Erstes Interview nach Referendum Erdogan weist Diktatoren-Vorwürfe zurück

"Das ist kein System, das Tayyip Erdogan gehört": Der Staatschef dementiert, die Türkei in eine Diktatur führen zu wollen. Den Kritikern wirft er "große Respektlosigkeit" vor.
Präsident Erdogan im Juli 2016 in Istanbul

Präsident Erdogan im Juli 2016 in Istanbul

Foto: UMIT BEKTAS/ REUTERS

Wenige Tage nach seinem knappen Sieg beim Referendum in der Türkei hat Präsident Recep Tayyip Erdogan die Vorwürfe zurückgewiesen, er steure sein Land in eine Diktatur. "Wenn Sie sagen, dass die Wahlurne einen Diktator produziert, dann wäre das eine große Grausamkeit und Ungerechtigkeit gegenüber der Person, die gewählt wird", sagte Erdogan dem US-Sender CNN . "Gleichzeitig wäre das auch eine große Respektlosigkeit gegenüber denjenigen, die an der Wahlurne ihre Wahl treffen."

Erdogan betonte, das Präsidialsystem, das ihn mit deutlich mehr Macht ausstattet, sei nicht auf seine Person zugeschnitten. "Das ist kein System, das Tayyip Erdogan gehört. Ich bin sterblich, ich könnte jeden Moment sterben." Bei der Abstimmung hatten 51,4 Prozent knapp für eine Verfassungsänderung gestimmt. Damit könnte Erdogan künftig per Dekret regieren, den Ausnahmezustand beschließen, das Parlament auflösen oder Minister entlassen.

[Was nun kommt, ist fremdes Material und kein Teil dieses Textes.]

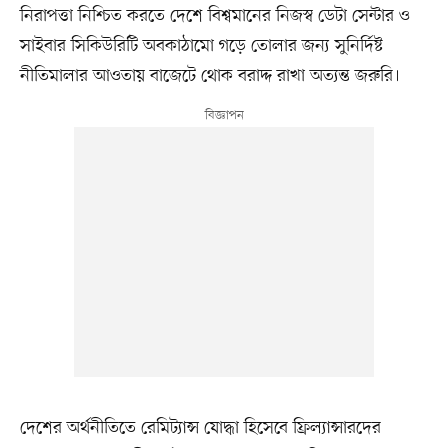
নিরাপত্তা নিশ্চিত করতে দেশে বিশ্বমানের নিজস্ব ডেটা সেন্টার ও
সাইবার সিকিউরিটি অবকাঠামো গড়ে তোলার জন্য সুনির্দিষ্ট
নীতিমালার আওতায় বাজেটে থোক বরাদ্দ রাখা অত্যন্ত জরুরি।
দেশের অর্থনীতিতে রেমিট্যান্স যোদ্ধা হিসেবে ফ্রিল্যান্সারদের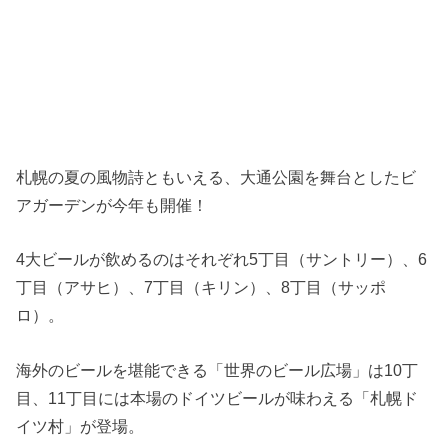
札幌の夏の風物詩ともいえる、大通公園を舞台としたビ
アガーデンが今年も開催！
4大ビールが飲めるのはそれぞれ5丁目（サントリー）、6
丁目（アサヒ）、7丁目（キリン）、8丁目（サッポ
ロ）。
海外のビールを堪能できる「世界のビール広場」は10丁
目、11丁目には本場のドイツビールが味わえる「札幌ド
イツ村」が登場。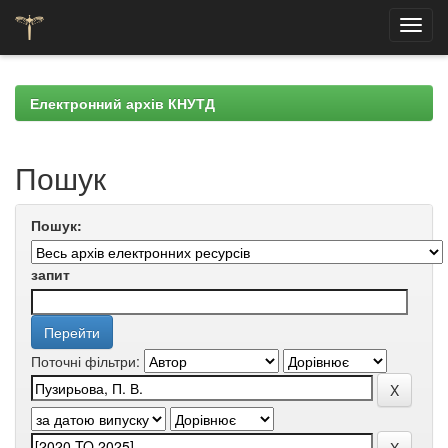
Skip
navigation
Електронний архів КНУТД
Пошук
Пошук:
запит
Поточні фільтри: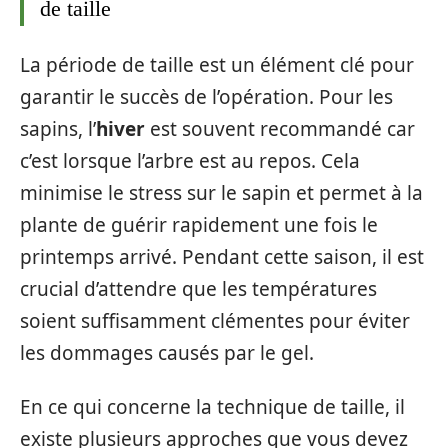
de taille
La période de taille est un élément clé pour
garantir le succès de l’opération. Pour les
sapins, l’
hiver
est souvent recommandé car
c’est lorsque l’arbre est au repos. Cela
minimise le stress sur le sapin et permet à la
plante de guérir rapidement une fois le
printemps arrivé. Pendant cette saison, il est
crucial d’attendre que les températures
soient suffisamment clémentes pour éviter
les dommages causés par le gel.
En ce qui concerne la technique de taille, il
existe plusieurs approches que vous devez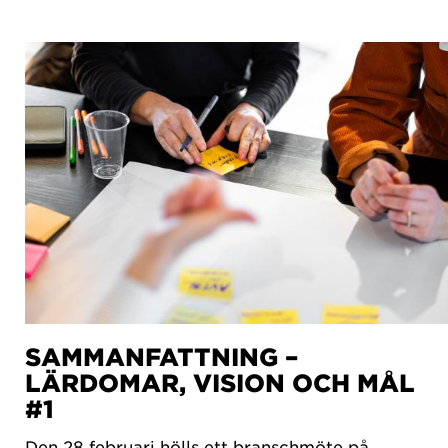
SAMMANFATTNING –
LÄRDOMAR, VISION OCH MÅL
#1
Den 28 februari hölls ett branschmöte på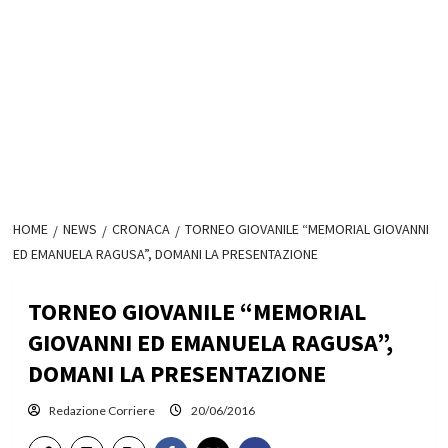
HOME
NEWS
CRONACA
TORNEO GIOVANILE “MEMORIAL GIOVANNI
ED EMANUELA RAGUSA”, DOMANI LA PRESENTAZIONE
TORNEO GIOVANILE “MEMORIAL
GIOVANNI ED EMANUELA RAGUSA”,
DOMANI LA PRESENTAZIONE
Redazione Corriere
20/06/2016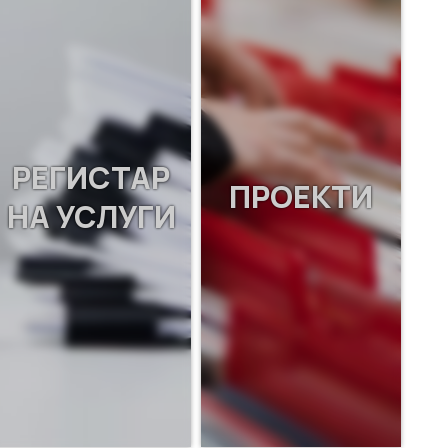
РЕГИСТАР
ПРОЕКТИ
НА УСЛУГИ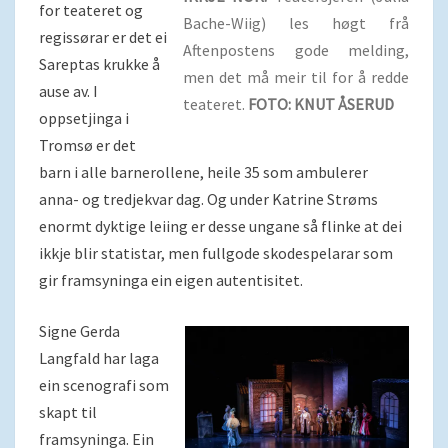
for teateret og
Bache-Wiig) les høgt frå
regissørar er det ei
Aftenpostens gode melding,
Sareptas krukke å
men det må meir til for å redde
ause av. I
teateret.
FOTO: KNUT ÅSERUD
oppsetjinga i
Tromsø er det
barn i alle barnerollene, heile 35 som ambulerer
anna- og tredjekvar dag. Og under Katrine Strøms
enormt dyktige leiing er desse ungane så flinke at dei
ikkje blir statistar, men fullgode skodespelarar som
gir framsyninga ein eigen autentisitet.
Signe Gerda
Langfald har laga
ein scenografi som
skapt til
framsyninga. Ein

Seit Jahren werde ihm vorgeworfen, das Land in eine Diktatur führen zu wollen. Zu dem knappen Vorsprung bei dem Referendum über Präsidialsystem vom Sonntag zog Erdogan eine Parallele zum Fußball und sagte, nur das Ergebnis zähle: "Wichtig ist, das Spiel zu gewinnen."

Internationale Beobachter hatten nach dem Referendum Vorwürfe des Wahlbetrugs erhoben. Vor allem die Entscheidung, auch ungestempelte und nicht verifizierte Wahlzettel bei dem Votum am Sonntag zu akzeptieren, hatte zu Kritik geführt. Die türkische Wahlkommission will nun die möglichen Unregelmäßigkeiten prüfen.

Festnahmen in Istanbul

In Istanbul sollen indes nach Angaben von Oppositionellen 38 Menschen festgenommen worden sein. Die Polizei sei am frühen Mittwochmorgen in die Häuser der Aktivisten eingedrungen, berichtete die regierungskritische Zeitung "Birgün". Unter den Festgenommenen ist unter anderem der Istanbuler Provinzvorsitzende der kleinen linken Partei ÖDP, Mesut Gecgel, wie dieser bei Twitter mitteilte.

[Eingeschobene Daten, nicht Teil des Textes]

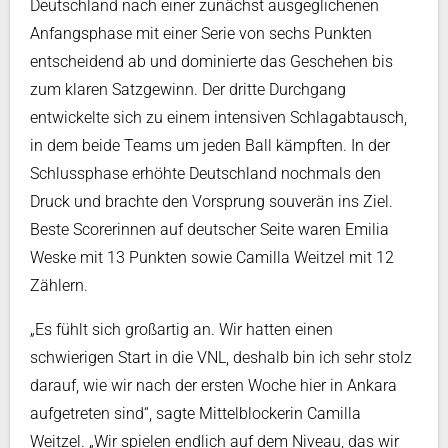
Deutschland nach einer zunächst ausgeglichenen
Anfangsphase mit einer Serie von sechs Punkten
entscheidend ab und dominierte das Geschehen bis
zum klaren Satzgewinn. Der dritte Durchgang
entwickelte sich zu einem intensiven Schlagabtausch,
in dem beide Teams um jeden Ball kämpften. In der
Schlussphase erhöhte Deutschland nochmals den
Druck und brachte den Vorsprung souverän ins Ziel.
Beste Scorerinnen auf deutscher Seite waren Emilia
Weske mit 13 Punkten sowie Camilla Weitzel mit 12
Zählern.
„Es fühlt sich großartig an. Wir hatten einen
schwierigen Start in die VNL, deshalb bin ich sehr stolz
darauf, wie wir nach der ersten Woche hier in Ankara
aufgetreten sind“, sagte Mittelblockerin Camilla
Weitzel. „Wir spielen endlich auf dem Niveau, das wir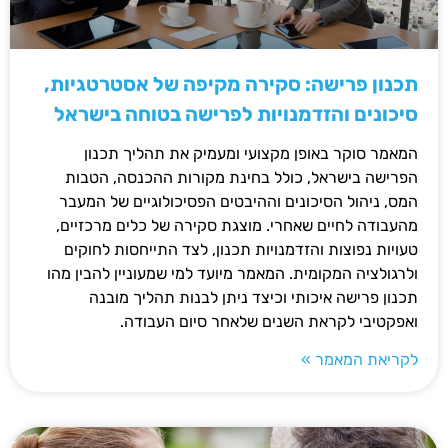
תכנון פרישה: סקירה מקיפה של אסטרטגיות,
סיכונים והזדמנויות לפרישה בטוחה בישראל
המאמר סוקר באופן מקצועי ומעמיק את תהליך תכנון
הפרישה בישראל, כולל בחינת מקורות ההכנסה, הטבות
המס, ניהול הסיכונים וההיבטים הפסיכולוגיים של המעבר
מהעבודה לחיים שאחרי. מוצגת סקירה של כלים מרכזיים,
טעויות נפוצות והזדמנויות תכנון, לצד התייחסות לחוקים
ולרגולציה המקומית. המאמר מיועד למי שמעוניין להבין מהו
תכנון פרישה איכותי וכיצד ניתן לבנות תהליך מובנה
ואפקטיבי לקראת השנים שלאחר סיום העבודה.
לקריאת המאמר »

Die Partei bestätigte die Festnahme ebenfalls und erklärte, Gecgel werde vorgeworfen, mit der Behauptung, dass das "Ja" beim Referendum "nicht legitim sei, das Volk aufzuwiegeln". Gecgel hatte unter anderem die regierungskritischen und friedlichen Demonstrationen der vergangenen Tage im Istanbuler Stadtteil Besiktas mitorganisiert.